Not ordinary students

These are no ordinary students. They come from responsible, leader positions in various FMOH departments. They were selected following a national, open competition by both the Ethiopian Federal Ministry of Health (FMOH) and the Project leaders, Ole Frithjof Norheim at the research group, Global Health Priorities at the Department of Global Health and Primary Care (IGS), and Stéphane Verguet at the Harvard T.H. Chan School of Public Health (HSPH).

Their selection forms part of the Health Ministry’s capacity-building vision. Ethiopia established a national essential health services package in 2005. The original intention was to revise the package regularly, every 5 years. However, because of different problem such as lack of evidence and technical capacity revisions have not yet taken place.

 

Competency development

The five “students” will be trained to gather and evaluate evidence that can be used as a basis for regularly developing the necessary cost-effective strategies and priority setting for revising Ethiopia essential health services. They will learn different skills depending on their particular interests and needs. The 3 Master and 2 PhD students will spend some months in Bergen meeting with supervisors, taking courses and attending seminars, and then they will have some months doing the same in Boston at the Harvard T.H. Chan School of Public Health (HSPH).

 

Win-win

Lelisa Fekadu, one of the PhD students, explained that it is a win-win situation. On the one hand, this training is of national importance. It is critical to enabling Ethiopia to attain its goal of having a robust, sustainable, effective national essential health service package. On the other hand, the training will enable these “students” to take leadership roles in Ethiopia’s further capacity-building efforts.
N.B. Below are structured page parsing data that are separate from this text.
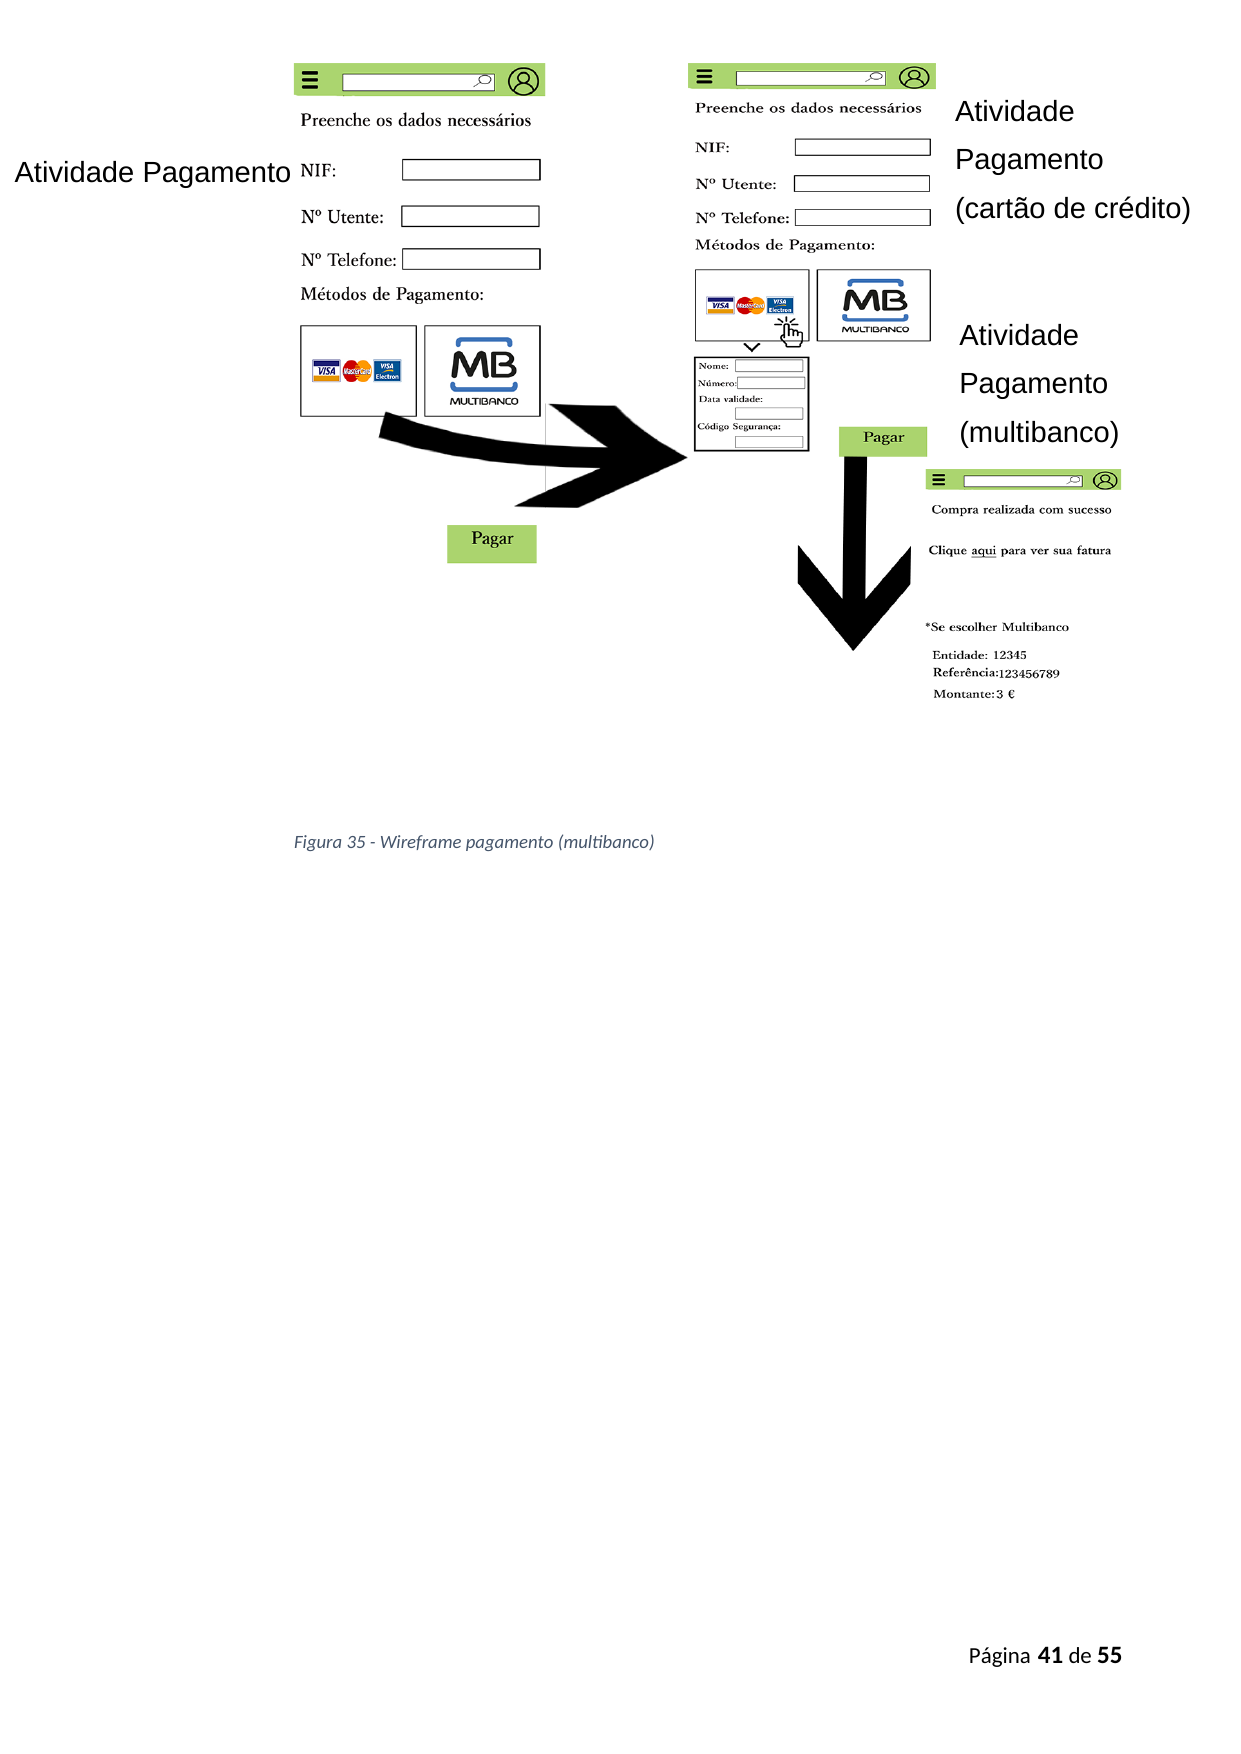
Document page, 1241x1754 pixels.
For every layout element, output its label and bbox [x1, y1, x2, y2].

picture [293, 63, 1122, 808]
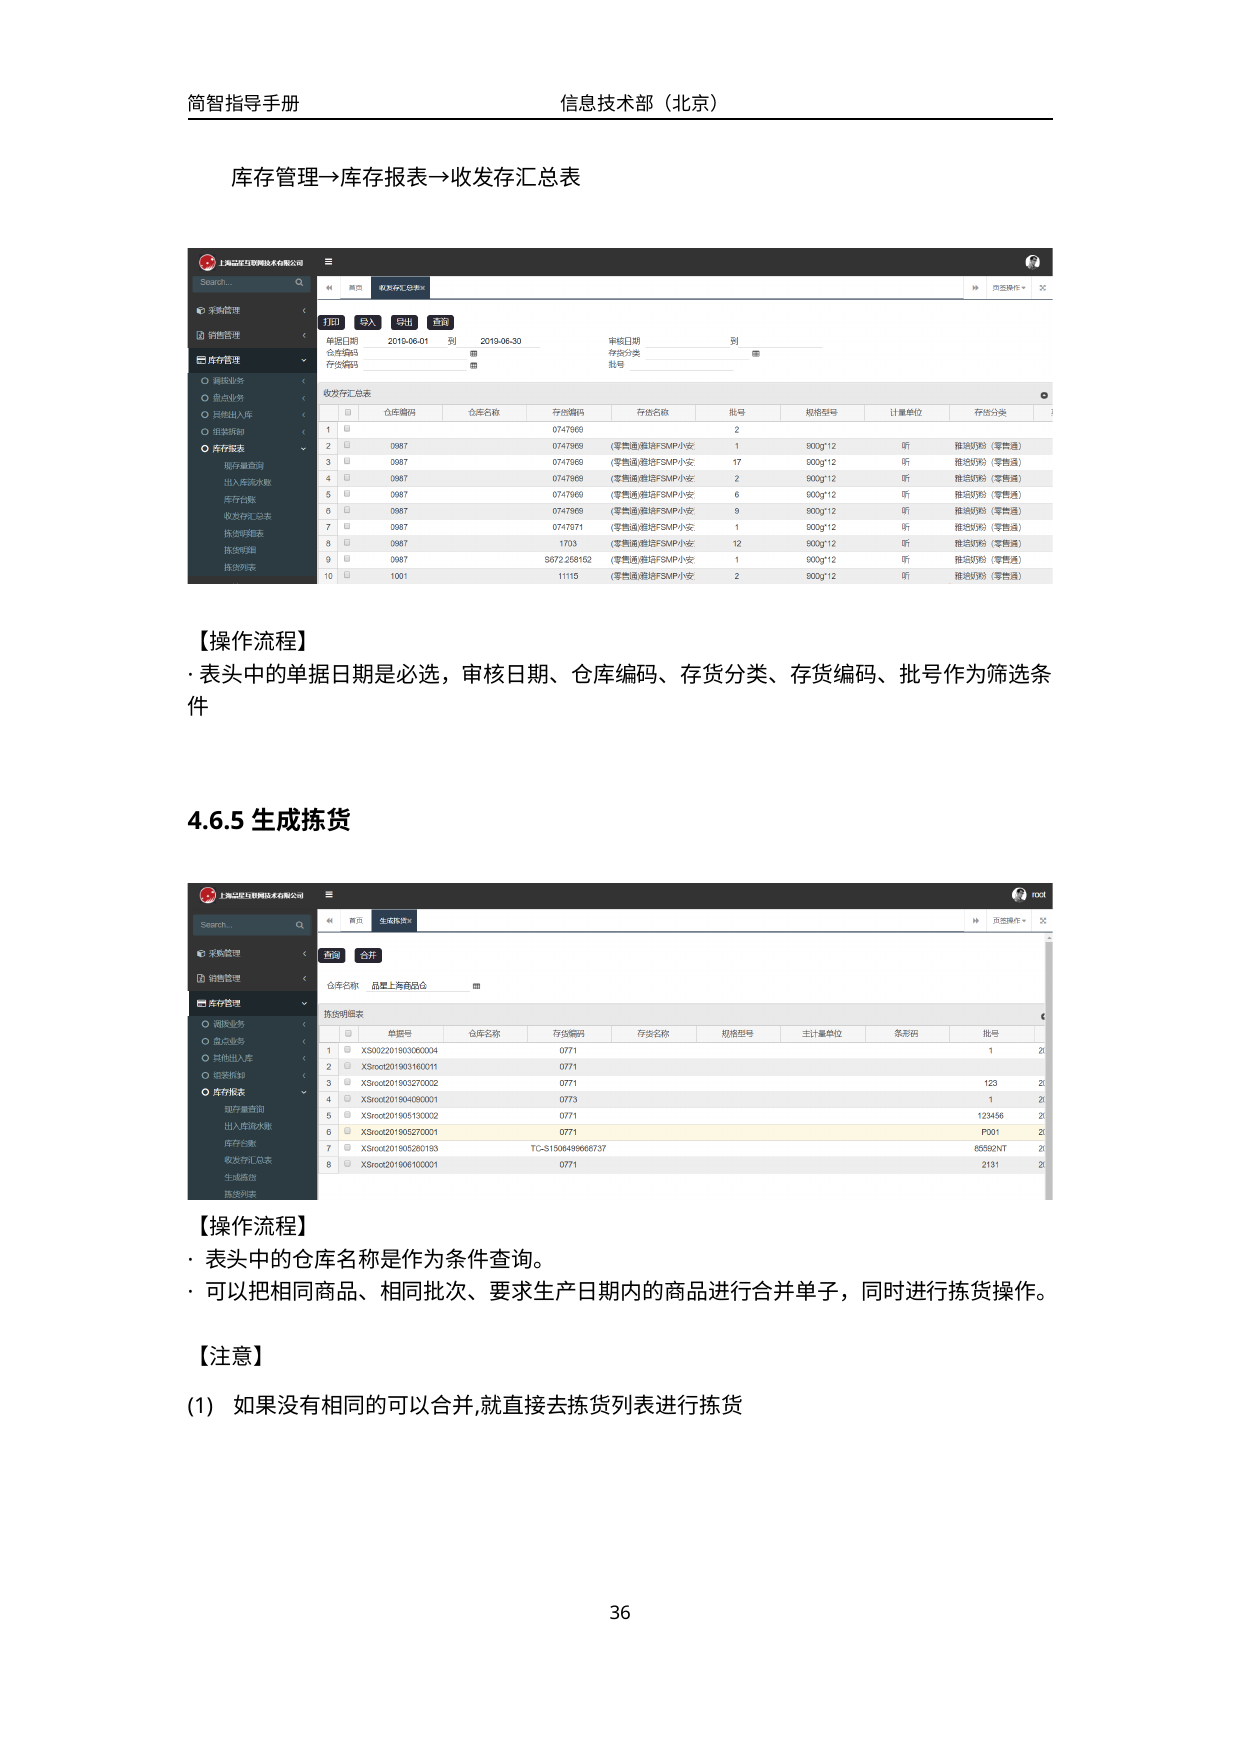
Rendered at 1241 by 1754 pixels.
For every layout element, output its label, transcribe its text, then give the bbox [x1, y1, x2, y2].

list 如果没有相同的可以合并,就直接去拣货列表进行拣货 [187, 1387, 1053, 1420]
text · 表头中的单据日期是必选，审核日期、仓库编码、存货分类、存货编码、批号作为筛选条件 [187, 656, 1053, 721]
text 【操作流程】 [187, 1209, 1053, 1241]
subtitle 4.6.5 生成拣货 [187, 786, 1053, 851]
text 【操作流程】 [187, 624, 1053, 656]
picture [187, 883, 1053, 1200]
text · 可以把相同商品、相同批次、要求生产日期内的商品进行合并单子，同时进行拣货操作。 [187, 1274, 1053, 1306]
text 库存管理→库存报表→收发存汇总表 [187, 160, 1053, 192]
text · 表头中的仓库名称是作为条件查询。 [187, 1241, 1053, 1274]
text 【注意】 [187, 1339, 1053, 1371]
picture [187, 248, 1053, 584]
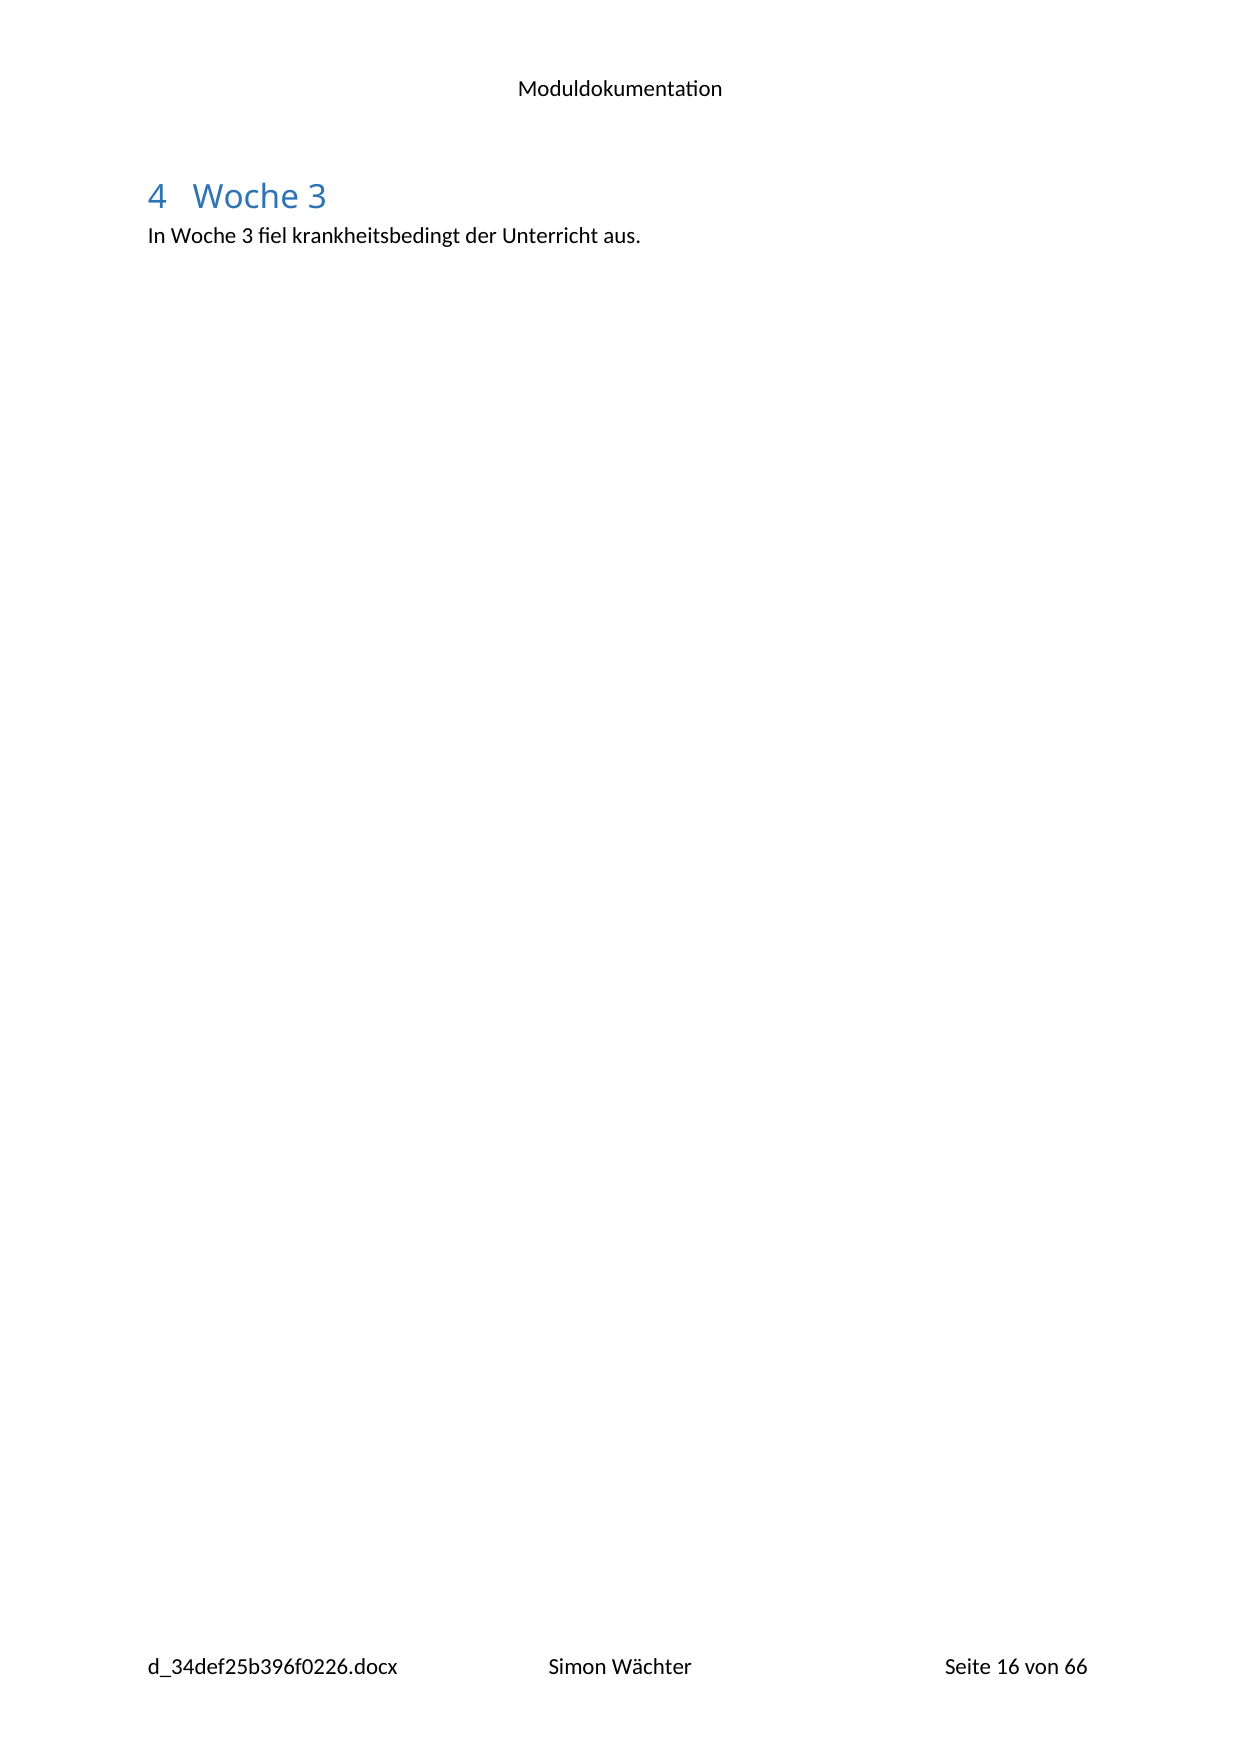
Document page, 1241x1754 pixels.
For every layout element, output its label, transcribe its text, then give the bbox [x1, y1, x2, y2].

text In Woche 3 fiel krankheitsbedingt der Unterricht aus. [148, 222, 1093, 249]
subtitle Woche 3 [148, 173, 1093, 218]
Getachew Teshome, the other PhD student, agrees, and said that this is critical to enabling Ethiopia to attain its goal of having a robust, sustainable, effective national essential health service package. He added that the training will provide each of them with new, valuable skills that will be relevant for their personal career development as well as for helping to enable Ethiopia achieve its important national health service goals.

Following their study periods in Bergen and Boston, the “students” will return to Ethiopia to carry out their different research projects. It will be very interesting to follow along with the progress of this important initiative, supported with Gates funding, but very strongly anchored in the Ethiopian goals and visions.